**Cosa fare:**
**1.** Riporta tutto ciò che nel brano proposto va da "Le ferite invadono" giù fino a "ragionare sulle conseguenze.".
**2.** Nel brano proposto, quali sono i due temi che emergono dalla pellicola oltre alla vena politica?

**Brano proposto:**

==================================================

Perciò il regista sceglie di mostrare solo quello che si può raccontare, attento a non offrire spunti polemici che trascinino il film nelle secche di altre schermaglie, inchieste, provvedimenti.
Affinché  il suo messaggio viaggi il più possibile indisturbato e colpisca senza essere colpito, si prodiga per abbattere ogni ostacolo possibile o ipotetico.
Tira fuori così un film minimalista, scarno come il suo protagonista, essenziale, come quando le cose si riducono alla vita o alla morte.
Tra la vita e la morte Stefano e la sua famiglia si ritrovano diverse volte in quei sette giorni. Occasioni in cui forse sarebbe bastata una parola in più da parte di Cucchi, o uno scrupolo in più da parte di chi avrebbe dovuto assisterlo, e che invece non ha mai sentito il bisogno di vincere una reticenza nata dalla paura di aggravare la situazione. In ognuna di quelle occasioni, sullo sfondo compare una qualche divisa, spesso sulla soglia di una porta che da sul fuori, simboli di uno Stato sempre all’erta, a fare da ostacolo per ogni eventuale risvolto felice e a condannare una famiglia intera al peggiore dei mondi possibili.
Oltre alla vena politica inscritta nella sceneggiatura, i due temi che emergono dalla pellicola sono il dolore e la solitudine.
Le ferite invadono il corpo giorno dopo giorno, gonfiando la pelle di lividi e sangue;  sono esposte da inquadrature strette e concentrate che indugiano su quegli spasmi come a ribadire il prezzo della violenza, monito a un pubblico assuefatto alla brutalità come modo di relazionarsi ma non più abituato a ragionare sulle conseguenze.

==================================================

**Set di dati:**
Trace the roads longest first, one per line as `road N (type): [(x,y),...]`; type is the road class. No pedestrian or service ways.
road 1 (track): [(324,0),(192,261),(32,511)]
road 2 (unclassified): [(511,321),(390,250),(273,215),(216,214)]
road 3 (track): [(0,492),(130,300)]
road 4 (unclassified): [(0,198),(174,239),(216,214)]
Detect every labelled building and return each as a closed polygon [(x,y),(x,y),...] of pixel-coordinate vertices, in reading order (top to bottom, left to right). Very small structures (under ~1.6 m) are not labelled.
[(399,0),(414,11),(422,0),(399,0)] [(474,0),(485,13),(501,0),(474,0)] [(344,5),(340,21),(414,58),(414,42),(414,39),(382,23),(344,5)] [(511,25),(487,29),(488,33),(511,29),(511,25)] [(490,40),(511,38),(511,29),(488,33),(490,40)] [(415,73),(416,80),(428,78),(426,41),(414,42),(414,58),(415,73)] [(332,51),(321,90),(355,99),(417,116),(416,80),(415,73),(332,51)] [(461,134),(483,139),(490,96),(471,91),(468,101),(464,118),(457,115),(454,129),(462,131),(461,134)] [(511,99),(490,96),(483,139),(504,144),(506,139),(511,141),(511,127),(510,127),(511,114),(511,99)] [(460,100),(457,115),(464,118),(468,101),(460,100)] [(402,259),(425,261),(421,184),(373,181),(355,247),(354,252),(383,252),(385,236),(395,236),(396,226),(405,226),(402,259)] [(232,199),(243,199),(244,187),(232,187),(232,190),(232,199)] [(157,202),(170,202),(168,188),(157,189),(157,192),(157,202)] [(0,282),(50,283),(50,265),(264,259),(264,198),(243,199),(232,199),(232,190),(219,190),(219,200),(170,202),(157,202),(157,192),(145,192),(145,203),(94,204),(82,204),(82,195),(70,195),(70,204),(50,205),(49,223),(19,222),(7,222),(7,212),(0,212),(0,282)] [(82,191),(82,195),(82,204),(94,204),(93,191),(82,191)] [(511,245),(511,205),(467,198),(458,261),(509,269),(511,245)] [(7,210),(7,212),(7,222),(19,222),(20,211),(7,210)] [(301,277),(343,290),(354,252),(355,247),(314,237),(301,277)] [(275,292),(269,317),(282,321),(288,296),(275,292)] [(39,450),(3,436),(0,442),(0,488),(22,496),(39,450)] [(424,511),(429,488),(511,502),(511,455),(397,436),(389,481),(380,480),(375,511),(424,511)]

==================================================

**Risultati attesi:**
**1.**
Le ferite invadono il corpo giorno dopo giorno, gonfiando la pelle di lividi e sangue;  sono esposte da inquadrature strette e concentrate che indugiano su quegli spasmi come a ribadire il prezzo della violenza, monito a un pubblico assuefatto alla brutalità come modo di relazionarsi ma non più abituato a ragionare sulle conseguenze.

**2.** Il dolore e la solitudine.